SHORT TASK 1. Can you reproduce, word for word, all of the records that classify living things from kingdom down to common name, leaving the pictures out?

PASSAGE GIVEN.
* Begin *
# 2014-2015 and 2015-2016 Firewood



## Zack (Jan 30, 2014)

I bought a load of log length that will hopefully last me through the next 2 burning seasons.  It came yesterday and here are the pics to prove it.  Now it's time to give my Husky and Fiskars a workout!


----------



## gzecc (Jan 30, 2014)

Nice looking stuff. Mix of oak, maple and ash?


----------



## Zack (Jan 30, 2014)

gzecc said:


> Nice looking stuff. Mix of oak, maple and ash?


 
The logger that dropped it off said it was mostly oak with a bit of maple and hickory.  This is just my 2nd year of wood burning so I'm not too good at recognizing wood type without leaves on it.


----------



## paul bunion (Jan 30, 2014)

First log load for you?   Looks like fun.          You are going to be buried in chips and saw dust come Saturday afternoon.


----------



## woodsman416 (Jan 30, 2014)

That should do it!


----------



## Zack (Jan 30, 2014)

paul bunion said:


> First log load for you?   Looks like fun.          You are going to be buried in chips and saw dust come Saturday afternoon.


 
Not exactly, last year I bought 4 cords of 8' logs from a tree service that were delivered in 2 dump truck loads.  Those logs were bigger in diameter and more knotty than these so I'm looking forward to working up this load since these look easier to split.  This is the first time I got a grapple truck load.
* End *
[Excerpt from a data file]
* Begin *
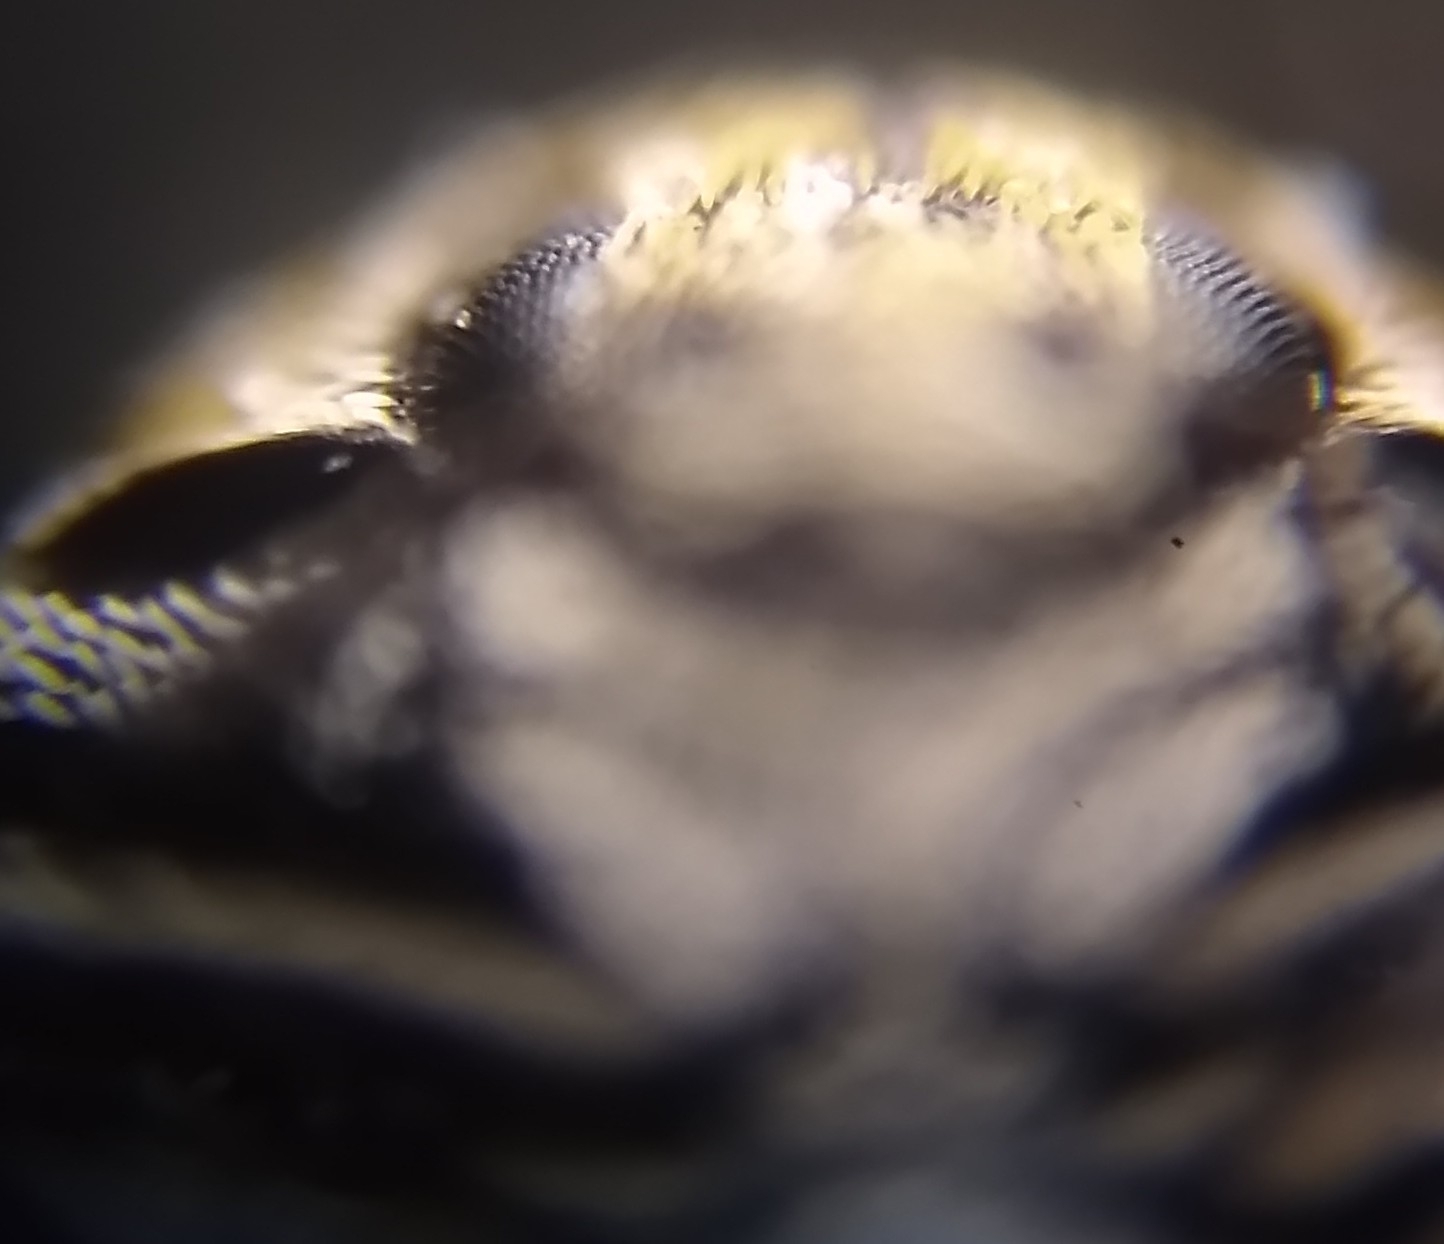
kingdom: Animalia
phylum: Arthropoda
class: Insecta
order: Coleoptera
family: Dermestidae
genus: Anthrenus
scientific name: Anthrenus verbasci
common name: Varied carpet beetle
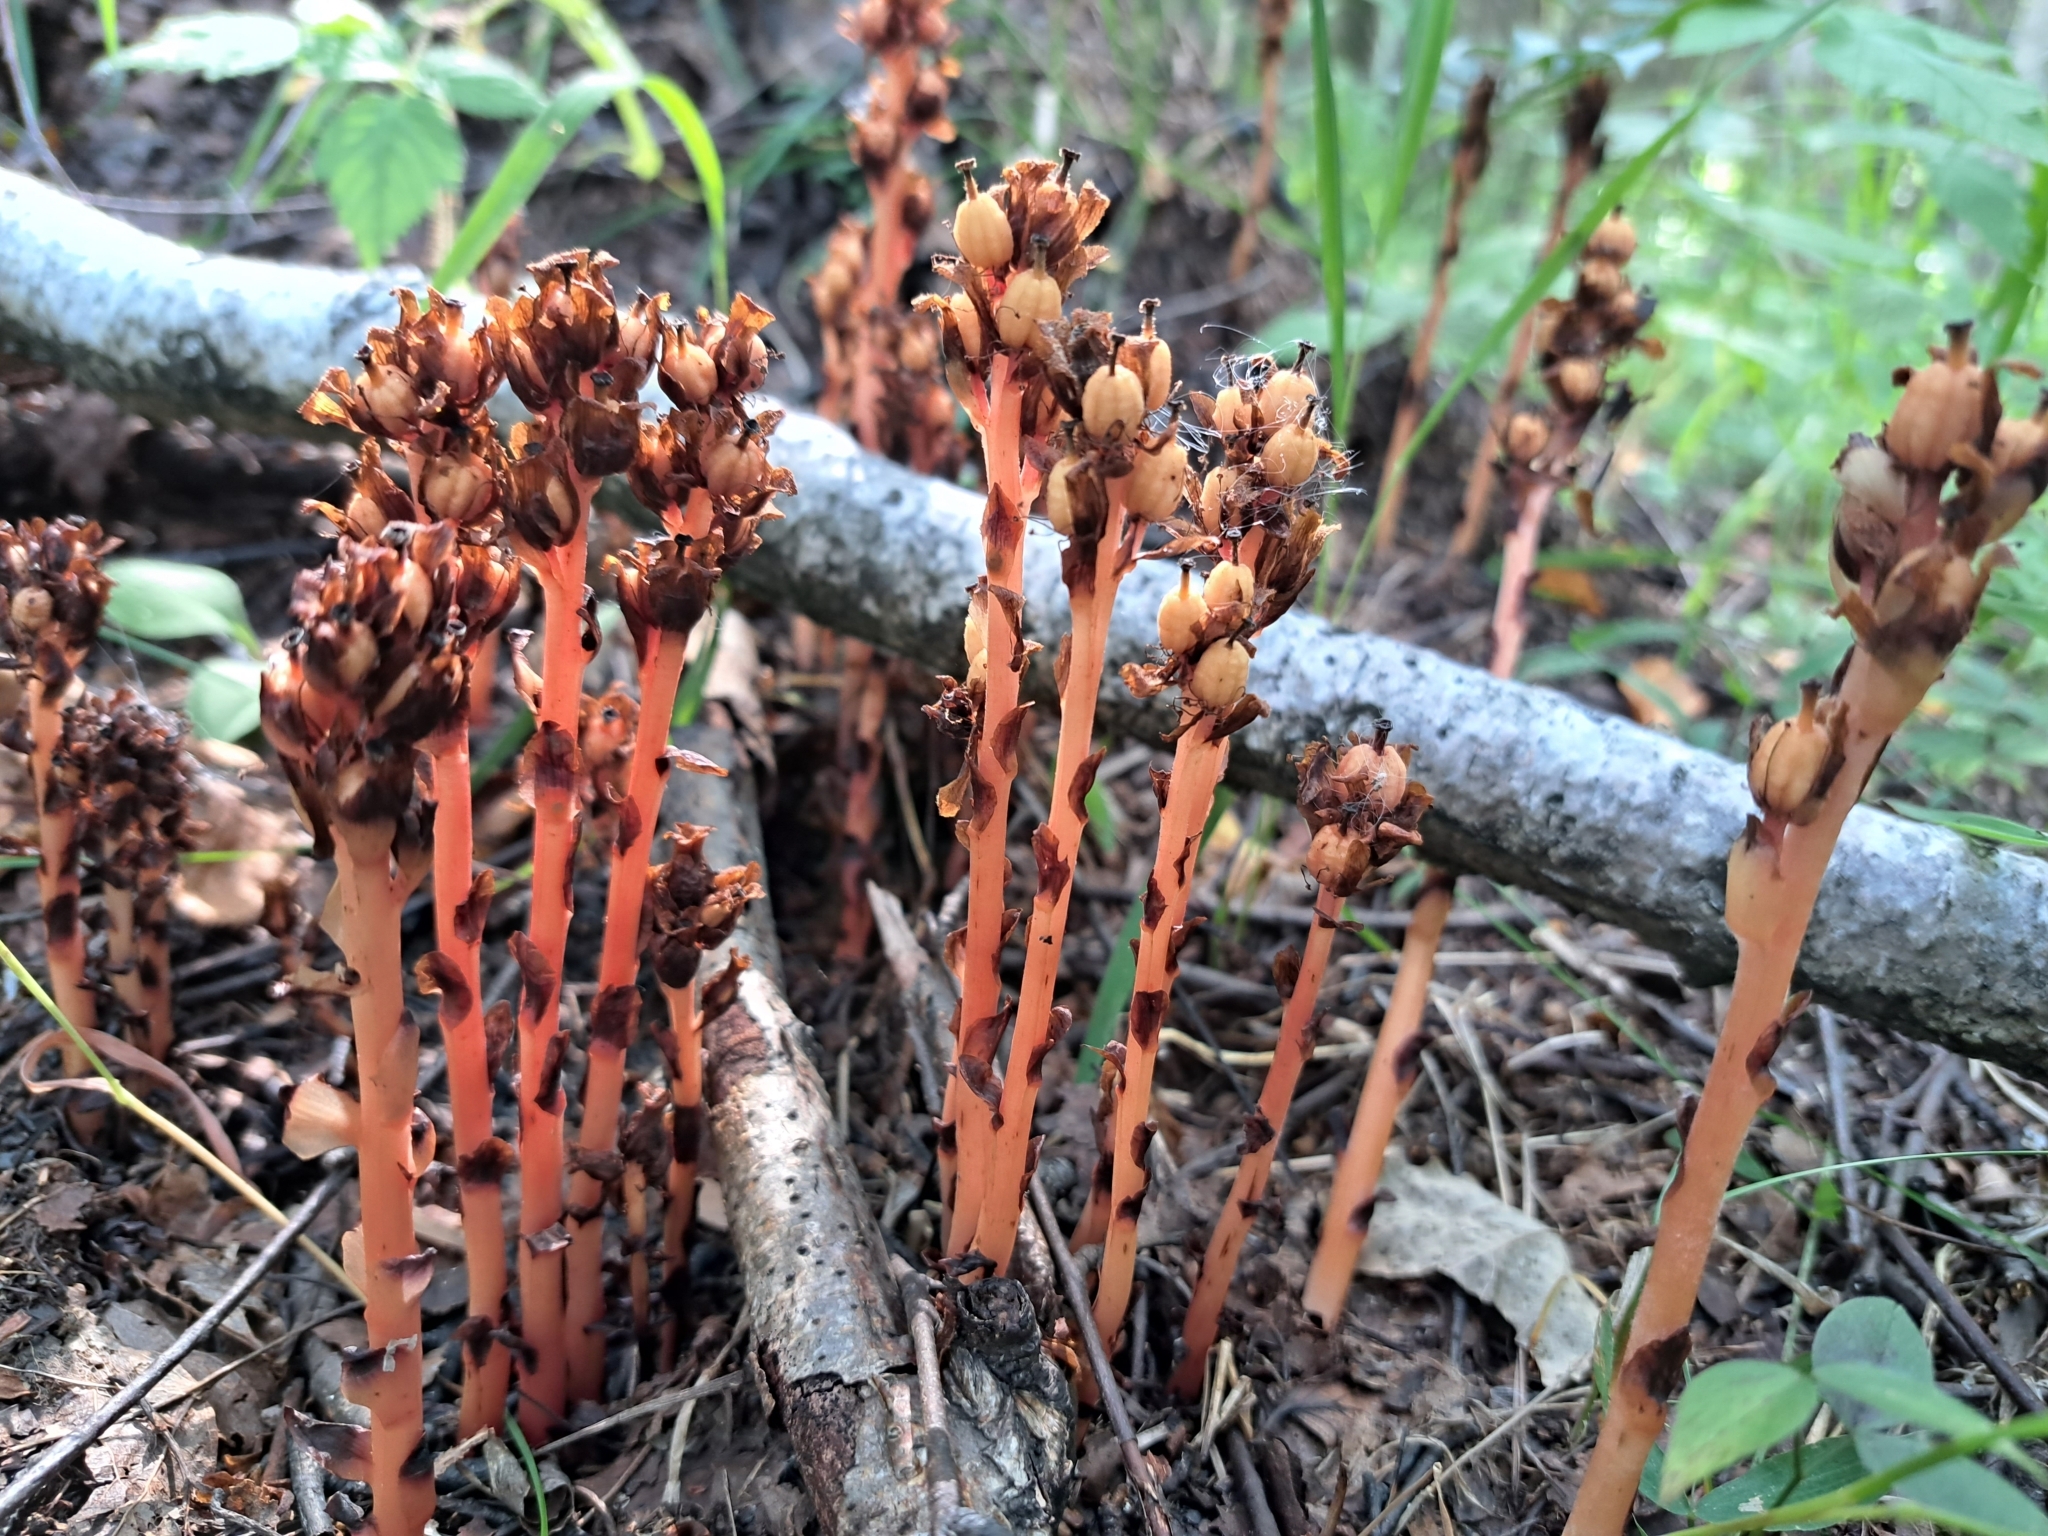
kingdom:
* End *
SHORT TASK 2. Can you quote the firewood thread starting with "# 2014-2015 and" and going on through "gzecc (Jan 30, 2014)"?

FULL ANSWER 1.
kingdom: Animalia
phylum: Arthropoda
class: Insecta
order: Coleoptera
family: Dermestidae
genus: Anthrenus
scientific name: Anthrenus verbasci
common name: Varied carpet beetle
kingdom:

FULL ANSWER 2.
# 2014-2015 and 2015-2016 Firewood



## Zack (Jan 30, 2014)

I bought a load of log length that will hopefully last me through the next 2 burning seasons.  It came yesterday and here are the pics to prove it.  Now it's time to give my Husky and Fiskars a workout!


----------



## gzecc (Jan 30, 2014)